Despite a pessimistic assessment of current business conditions, small and medium enterprises across Australia are positive about the future, according to new research from the Westpac-Melbourne Institute SME Index.
“The latest findings from the index shows the burst of confidence we experienced last year following the Federal Government’s leadership change is tapering off,” says Julie Rynski, Westpac’s general manager of SME.
According to the index, rising costs appear to be a key negative factor for SMEs’ with a net 48.5% reporting increased costs and a net 46% reporting rises in the price of goods and services.
“Not all industries reported a deterioration in current conditions with Health and Aged Care Services being more optimistic, with a positive reading of 112.5 points.
“The lowest readings of current conditions were for Wholesale and Retail Trade and Agriculture, Forestry and Fishing with respective readings of their Indexes at 71.9 and 66.3.
“The Health and Aged Care Services sector is also the most confident about future conditions. SMEs in the Professional Services, Agriculture, Forestry and Fishing and Hospitality & Recreational Services sectors were also positive about the near term outlook,” Rynski says.
“This may reflect stronger economic conditions in the major south eastern states lifting professional services, better expectations around weather predictions for farmers and the lower AUD improving sentiment for hospitality and agriculture.”
The index shows business confidence varies by state.
SMEs in New South Wales were the most optimistic about both recent economic conditions, sitting at 120.7 points, and future business conditions (over the next three months) at 132.5 points.
SMEs in Victoria, Western Australia and Queensland were relatively pessimistic, especially those in Western Australia with WA SME Index sitting at around half of NSW’s at 64.2 points.
”Some of the softness in confidence may be due to the time of year with many sectors coming off seasonal highs over the Christmas holiday period,” explains Westpac senior economist, Matthew Hassan.
“Indeed, when asked about conditions now versus the same time a year ago, a clear majority of SMEs reported improvements in real business activity (a net balance of +10%), sales (+18%), hours worked (around +27%) and investment (around +22%).
“Rising costs are impacting bottom lines – with the number of businesses reporting an increase in profits over the last year only just larger than those reporting declines (net balance of +1.5%),” he says.
“However the improved trading performance compared to last year may account for SMEs’ more upbeat expectations which has come despite a very rocky start to the year for global financial markets,” Hassan explains.
When asked about what factors may impact confidence over the next quarter, Hassan says the May Budget looms large for SME sentiment.
“While Budgets are always important for small business, the situation this year looks to be even more critical given the relatively recent leadership change, the prospect of a general election some time in 2016 and speculation around potential policy changes, particularly around taxation,” he explains.

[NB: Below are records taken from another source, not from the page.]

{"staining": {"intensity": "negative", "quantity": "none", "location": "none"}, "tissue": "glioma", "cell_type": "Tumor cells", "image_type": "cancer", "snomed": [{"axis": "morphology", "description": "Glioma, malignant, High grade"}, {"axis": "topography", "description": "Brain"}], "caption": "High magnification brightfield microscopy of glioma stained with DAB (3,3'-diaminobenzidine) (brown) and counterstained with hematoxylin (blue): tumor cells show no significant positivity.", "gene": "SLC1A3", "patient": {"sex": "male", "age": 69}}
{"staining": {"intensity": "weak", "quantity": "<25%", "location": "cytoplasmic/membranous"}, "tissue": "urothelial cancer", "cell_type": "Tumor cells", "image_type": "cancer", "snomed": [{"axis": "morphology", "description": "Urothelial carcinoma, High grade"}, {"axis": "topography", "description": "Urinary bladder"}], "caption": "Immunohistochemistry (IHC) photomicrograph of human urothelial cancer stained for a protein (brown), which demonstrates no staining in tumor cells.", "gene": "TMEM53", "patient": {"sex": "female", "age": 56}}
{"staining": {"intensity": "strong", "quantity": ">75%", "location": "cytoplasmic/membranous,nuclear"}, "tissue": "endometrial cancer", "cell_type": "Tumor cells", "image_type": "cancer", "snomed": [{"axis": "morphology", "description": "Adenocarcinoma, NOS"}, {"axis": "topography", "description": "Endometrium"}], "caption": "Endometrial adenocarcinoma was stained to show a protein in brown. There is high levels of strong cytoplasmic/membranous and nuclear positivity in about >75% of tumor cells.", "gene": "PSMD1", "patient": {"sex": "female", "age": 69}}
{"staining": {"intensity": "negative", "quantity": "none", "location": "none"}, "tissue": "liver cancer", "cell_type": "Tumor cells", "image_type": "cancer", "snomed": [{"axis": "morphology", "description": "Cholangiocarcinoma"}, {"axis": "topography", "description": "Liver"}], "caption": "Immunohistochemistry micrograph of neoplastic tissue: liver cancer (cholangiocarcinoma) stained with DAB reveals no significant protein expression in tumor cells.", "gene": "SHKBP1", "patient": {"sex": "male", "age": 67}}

“With the mining downturn continuing to weigh heavily on some parts of the economy, housing market slowing and consumer demand looking uneven, we are likely to see a more unsettled backdrop for confidence over the next few months.”
The survey found a clear majority of SMEs with a website were seeing growth in online sales. Just under 60% of SMEs reported having an online presence – of these, about a third were reporting growth in online sales vs 10% reporting declines.
“It’s good news to see such a high portion of SMEs realising the rewards of e-commerce platforms,” says Rynski.
“We know that when SME’s thrive, the broader economy benefits so capitalising on e-commerce is key.
“We’re also hearing this from our customers and have responded with our new Business Link offering which helps SME’s handle the supply chain process and makes tapping into international markets easier,” she says.